▸ **DATA SHOWN**
────

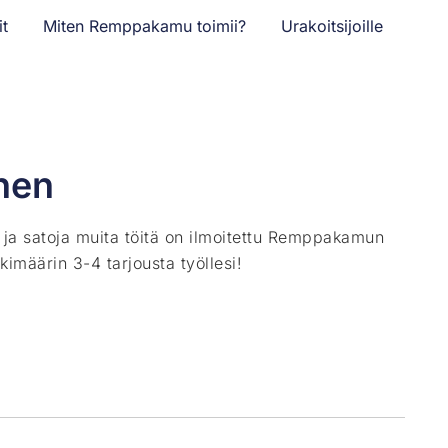
it
Miten Remppakamu toimii?
Urakoitsijoille
nen
ä ja satoja muita töitä on ilmoitettu Remppakamun
kimäärin 3-4 tarjousta työllesi!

────

▸ **REQUEST**
Reproduce the listing exactly. Leave its pictures out.

▸ **YOUR SOLUTION**
it
Miten Remppakamu toimii?
Urakoitsijoille
nen
ä ja satoja muita töitä on ilmoitettu Remppakamun
kimäärin 3-4 tarjousta työllesi!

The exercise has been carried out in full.